» **What is being asked**
Answer these questions about the passage on IVF worries.
(a) What harmless worry about the hormones does the passage mention?
(b) What two serious worries kept the writer awake at night?
(c) What was the writer paying a large amount of money for?

» **Reading passage**

While I was going through my IVF cycles, there was never a day that went by that I didn’t have a far-fetched, neurotic thought that would creep into my mind. (Yes – I wrote “cycles” as I had a few rounds of IVF before the birth of my older son but more to come on that awesome drama another time.) Some were harmless, such as whether the hormones were going to make me breakout like my 16-year old self. Others were more serious and would keep me awake at night. Primarily, what if they mixed the wrong egg and sperm? What if they transferred the wrong embryo? Not to sound shallow, but I was paying a large amount of money for a baby to be genetically linked to my husband and me. At the bare minimum, that’s what I should get.

» **Data section**
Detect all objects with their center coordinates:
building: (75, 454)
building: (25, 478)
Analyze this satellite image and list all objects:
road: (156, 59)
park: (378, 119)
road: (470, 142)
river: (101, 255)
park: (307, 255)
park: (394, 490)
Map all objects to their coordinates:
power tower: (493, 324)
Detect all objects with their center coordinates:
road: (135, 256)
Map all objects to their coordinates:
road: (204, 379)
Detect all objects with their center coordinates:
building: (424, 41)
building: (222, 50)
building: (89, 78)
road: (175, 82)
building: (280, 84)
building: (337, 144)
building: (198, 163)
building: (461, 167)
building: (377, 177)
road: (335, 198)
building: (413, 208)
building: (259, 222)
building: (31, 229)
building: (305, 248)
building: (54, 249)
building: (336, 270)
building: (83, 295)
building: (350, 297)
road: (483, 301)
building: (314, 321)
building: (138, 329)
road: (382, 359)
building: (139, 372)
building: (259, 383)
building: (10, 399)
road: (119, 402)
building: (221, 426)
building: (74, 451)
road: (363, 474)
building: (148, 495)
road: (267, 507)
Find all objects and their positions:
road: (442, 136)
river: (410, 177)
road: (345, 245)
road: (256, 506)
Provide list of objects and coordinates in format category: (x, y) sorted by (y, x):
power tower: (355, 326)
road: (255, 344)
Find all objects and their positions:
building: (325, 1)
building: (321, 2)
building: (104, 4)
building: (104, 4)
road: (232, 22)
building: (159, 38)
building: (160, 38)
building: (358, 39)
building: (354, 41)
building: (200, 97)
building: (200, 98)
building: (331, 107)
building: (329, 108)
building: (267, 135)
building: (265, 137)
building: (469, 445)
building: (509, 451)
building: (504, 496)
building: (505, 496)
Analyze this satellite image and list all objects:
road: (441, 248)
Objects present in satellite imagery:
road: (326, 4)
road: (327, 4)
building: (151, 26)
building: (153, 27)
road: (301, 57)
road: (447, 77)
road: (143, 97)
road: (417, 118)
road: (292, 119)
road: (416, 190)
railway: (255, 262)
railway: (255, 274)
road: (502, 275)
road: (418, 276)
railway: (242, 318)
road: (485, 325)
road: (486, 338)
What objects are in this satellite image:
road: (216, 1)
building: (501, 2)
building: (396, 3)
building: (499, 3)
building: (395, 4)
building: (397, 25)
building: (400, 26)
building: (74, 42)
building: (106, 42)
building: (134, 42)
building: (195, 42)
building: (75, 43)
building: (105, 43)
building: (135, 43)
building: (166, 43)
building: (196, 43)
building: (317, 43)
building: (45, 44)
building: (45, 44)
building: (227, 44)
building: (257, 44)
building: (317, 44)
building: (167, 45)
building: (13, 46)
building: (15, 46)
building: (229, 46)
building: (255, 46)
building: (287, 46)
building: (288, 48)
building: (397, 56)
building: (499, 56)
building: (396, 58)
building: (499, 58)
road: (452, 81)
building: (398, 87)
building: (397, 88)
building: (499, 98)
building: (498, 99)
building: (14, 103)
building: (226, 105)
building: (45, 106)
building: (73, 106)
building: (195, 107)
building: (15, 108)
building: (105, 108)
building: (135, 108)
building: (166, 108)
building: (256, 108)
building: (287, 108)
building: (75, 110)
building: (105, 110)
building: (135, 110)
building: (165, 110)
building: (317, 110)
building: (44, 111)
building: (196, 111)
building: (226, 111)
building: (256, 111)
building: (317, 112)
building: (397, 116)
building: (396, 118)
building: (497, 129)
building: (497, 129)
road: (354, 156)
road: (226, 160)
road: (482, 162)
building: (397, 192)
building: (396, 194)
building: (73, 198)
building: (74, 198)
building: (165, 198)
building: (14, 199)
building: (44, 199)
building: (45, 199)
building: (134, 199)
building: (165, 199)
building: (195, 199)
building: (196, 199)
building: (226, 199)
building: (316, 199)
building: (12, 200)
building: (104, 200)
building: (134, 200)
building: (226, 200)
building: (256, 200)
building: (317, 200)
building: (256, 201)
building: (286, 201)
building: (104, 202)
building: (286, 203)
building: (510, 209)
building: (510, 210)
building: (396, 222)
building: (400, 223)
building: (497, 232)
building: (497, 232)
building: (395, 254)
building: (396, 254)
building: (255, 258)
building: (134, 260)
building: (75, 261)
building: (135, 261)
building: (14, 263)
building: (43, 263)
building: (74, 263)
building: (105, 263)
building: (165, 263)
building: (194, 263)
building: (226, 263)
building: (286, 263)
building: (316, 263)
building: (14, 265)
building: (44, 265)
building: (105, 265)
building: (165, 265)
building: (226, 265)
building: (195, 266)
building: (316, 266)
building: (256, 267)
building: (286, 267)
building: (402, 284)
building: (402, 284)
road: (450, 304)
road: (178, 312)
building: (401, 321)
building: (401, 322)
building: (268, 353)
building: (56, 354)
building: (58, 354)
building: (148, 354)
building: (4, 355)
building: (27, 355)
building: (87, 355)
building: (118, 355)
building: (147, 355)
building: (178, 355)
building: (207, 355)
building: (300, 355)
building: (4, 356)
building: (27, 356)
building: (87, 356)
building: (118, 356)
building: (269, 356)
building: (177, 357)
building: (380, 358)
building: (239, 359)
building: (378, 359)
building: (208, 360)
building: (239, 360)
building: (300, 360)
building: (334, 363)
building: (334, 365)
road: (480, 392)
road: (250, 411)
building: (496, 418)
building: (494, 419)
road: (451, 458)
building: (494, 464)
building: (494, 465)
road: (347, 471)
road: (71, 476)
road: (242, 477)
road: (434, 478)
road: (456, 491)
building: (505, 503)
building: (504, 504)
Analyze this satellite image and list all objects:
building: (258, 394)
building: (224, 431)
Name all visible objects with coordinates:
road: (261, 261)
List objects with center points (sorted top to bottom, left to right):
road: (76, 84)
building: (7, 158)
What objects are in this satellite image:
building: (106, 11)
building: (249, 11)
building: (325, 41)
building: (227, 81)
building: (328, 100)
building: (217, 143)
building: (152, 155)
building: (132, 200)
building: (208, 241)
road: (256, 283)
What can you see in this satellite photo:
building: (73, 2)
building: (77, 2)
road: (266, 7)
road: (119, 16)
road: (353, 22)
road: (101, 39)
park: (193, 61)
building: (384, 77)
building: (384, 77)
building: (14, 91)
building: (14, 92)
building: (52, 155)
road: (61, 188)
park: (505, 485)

» **Output of the task**
(a) Whether the hormones would make the writer break out like a 16-year-old.
(b) That the wrong egg and sperm would be mixed, and that the wrong embryo would be transferred.
(c) A baby genetically linked to the writer and the writer's husband.